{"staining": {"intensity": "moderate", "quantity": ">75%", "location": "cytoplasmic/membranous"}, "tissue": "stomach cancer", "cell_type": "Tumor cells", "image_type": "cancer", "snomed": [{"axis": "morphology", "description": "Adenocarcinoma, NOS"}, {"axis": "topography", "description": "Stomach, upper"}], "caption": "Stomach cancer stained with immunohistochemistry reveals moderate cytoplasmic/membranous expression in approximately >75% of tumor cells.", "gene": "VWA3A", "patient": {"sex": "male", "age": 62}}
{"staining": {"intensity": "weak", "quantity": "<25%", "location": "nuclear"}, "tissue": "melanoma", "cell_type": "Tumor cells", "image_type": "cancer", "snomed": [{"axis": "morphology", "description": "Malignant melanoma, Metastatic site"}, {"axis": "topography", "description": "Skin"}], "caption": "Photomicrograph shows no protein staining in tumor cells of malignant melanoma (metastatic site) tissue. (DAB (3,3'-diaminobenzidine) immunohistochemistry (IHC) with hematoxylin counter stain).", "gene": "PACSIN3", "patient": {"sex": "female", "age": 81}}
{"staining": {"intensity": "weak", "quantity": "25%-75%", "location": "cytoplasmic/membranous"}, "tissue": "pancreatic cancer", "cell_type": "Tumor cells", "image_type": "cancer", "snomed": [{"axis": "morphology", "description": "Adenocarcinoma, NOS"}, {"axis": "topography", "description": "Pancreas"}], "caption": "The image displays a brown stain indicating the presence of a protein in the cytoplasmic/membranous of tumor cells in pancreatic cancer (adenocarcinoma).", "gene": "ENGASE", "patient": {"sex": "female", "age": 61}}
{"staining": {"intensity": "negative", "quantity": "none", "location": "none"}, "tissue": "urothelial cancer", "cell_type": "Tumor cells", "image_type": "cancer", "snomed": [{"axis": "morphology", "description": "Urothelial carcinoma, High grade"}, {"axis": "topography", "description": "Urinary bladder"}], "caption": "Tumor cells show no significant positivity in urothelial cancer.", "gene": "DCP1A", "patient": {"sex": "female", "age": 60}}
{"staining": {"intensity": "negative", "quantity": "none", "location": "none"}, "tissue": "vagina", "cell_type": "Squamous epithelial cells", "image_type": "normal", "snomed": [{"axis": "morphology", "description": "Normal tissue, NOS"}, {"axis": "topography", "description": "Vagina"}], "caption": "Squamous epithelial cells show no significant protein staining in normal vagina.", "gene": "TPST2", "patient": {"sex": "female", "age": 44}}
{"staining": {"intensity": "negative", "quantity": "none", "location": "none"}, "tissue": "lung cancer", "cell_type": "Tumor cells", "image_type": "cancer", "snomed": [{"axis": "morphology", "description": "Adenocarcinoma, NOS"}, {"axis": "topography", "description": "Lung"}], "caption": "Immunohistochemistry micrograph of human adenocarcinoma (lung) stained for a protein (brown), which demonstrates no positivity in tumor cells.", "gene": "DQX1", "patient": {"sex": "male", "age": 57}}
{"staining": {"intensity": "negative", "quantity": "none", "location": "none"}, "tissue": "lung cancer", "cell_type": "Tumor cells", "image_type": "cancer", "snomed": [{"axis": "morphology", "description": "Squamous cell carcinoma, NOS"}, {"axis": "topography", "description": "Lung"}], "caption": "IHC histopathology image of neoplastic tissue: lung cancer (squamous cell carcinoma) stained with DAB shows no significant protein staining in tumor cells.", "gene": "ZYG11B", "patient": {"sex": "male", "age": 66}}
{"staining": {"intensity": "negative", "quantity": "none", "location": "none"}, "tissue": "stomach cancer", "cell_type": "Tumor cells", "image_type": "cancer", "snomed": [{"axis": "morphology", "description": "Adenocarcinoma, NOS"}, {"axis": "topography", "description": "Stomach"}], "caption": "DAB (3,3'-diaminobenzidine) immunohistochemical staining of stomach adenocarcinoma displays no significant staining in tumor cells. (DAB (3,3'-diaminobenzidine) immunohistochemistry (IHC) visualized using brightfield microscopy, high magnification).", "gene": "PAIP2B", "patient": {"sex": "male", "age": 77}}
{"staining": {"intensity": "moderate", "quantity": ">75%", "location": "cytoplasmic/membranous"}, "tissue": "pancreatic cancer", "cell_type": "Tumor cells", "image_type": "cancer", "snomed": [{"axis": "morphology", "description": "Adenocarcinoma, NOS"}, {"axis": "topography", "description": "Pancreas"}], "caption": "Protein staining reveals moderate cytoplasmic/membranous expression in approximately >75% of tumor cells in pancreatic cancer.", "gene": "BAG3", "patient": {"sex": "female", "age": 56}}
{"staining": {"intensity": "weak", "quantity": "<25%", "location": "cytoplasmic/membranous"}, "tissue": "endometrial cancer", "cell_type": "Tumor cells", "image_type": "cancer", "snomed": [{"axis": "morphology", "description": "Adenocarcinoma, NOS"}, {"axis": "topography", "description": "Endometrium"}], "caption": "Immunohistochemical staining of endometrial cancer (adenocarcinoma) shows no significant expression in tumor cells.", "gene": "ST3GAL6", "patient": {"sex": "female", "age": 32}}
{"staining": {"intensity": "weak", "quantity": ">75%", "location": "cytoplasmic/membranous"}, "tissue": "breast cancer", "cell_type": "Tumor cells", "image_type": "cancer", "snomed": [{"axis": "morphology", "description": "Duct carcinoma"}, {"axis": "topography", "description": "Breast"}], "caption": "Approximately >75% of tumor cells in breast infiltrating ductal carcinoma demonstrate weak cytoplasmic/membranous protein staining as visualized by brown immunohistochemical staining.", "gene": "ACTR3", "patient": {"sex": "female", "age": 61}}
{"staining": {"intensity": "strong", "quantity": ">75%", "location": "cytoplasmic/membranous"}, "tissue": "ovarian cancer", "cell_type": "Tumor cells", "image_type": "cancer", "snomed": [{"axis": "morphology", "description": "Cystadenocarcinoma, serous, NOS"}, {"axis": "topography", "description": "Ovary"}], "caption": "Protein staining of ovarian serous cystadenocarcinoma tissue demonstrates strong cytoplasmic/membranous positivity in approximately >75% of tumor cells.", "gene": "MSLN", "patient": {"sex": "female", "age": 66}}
————
▸ TRY IT
When a line holds the string "positivity", pull it out of the listing.

▸ ANSWER SPACE
{"staining": {"intensity": "negative", "quantity": "none", "location": "none"}, "tissue": "urothelial cancer", "cell_type": "Tumor cells", "image_type": "cancer", "snomed": [{"axis": "morphology", "description": "Urothelial carcinoma, High grade"}, {"axis": "topography", "description": "Urinary bladder"}], "caption": "Tumor cells show no significant positivity in urothelial cancer.", "gene": "DCP1A", "patient": {"sex": "female", "age": 60}}
{"staining": {"intensity": "negative", "quantity": "none", "location": "none"}, "tissue": "lung cancer", "cell_type": "Tumor cells", "image_type": "cancer", "snomed": [{"axis": "morphology", "description": "Adenocarcinoma, NOS"}, {"axis": "topography", "description": "Lung"}], "caption": "Immunohistochemistry micrograph of human adenocarcinoma (lung) stained for a protein (brown), which demonstrates no positivity in tumor cells.", "gene": "DQX1", "patient": {"sex": "male", "age": 57}}
{"staining": {"intensity": "strong", "quantity": ">75%", "location": "cytoplasmic/membranous"}, "tissue": "ovarian cancer", "cell_type": "Tumor cells", "image_type": "cancer", "snomed": [{"axis": "morphology", "description": "Cystadenocarcinoma, serous, NOS"}, {"axis": "topography", "description": "Ovary"}], "caption": "Protein staining of ovarian serous cystadenocarcinoma tissue demonstrates strong cytoplasmic/membranous positivity in approximately >75% of tumor cells.", "gene": "MSLN", "patient": {"sex": "female", "age": 66}}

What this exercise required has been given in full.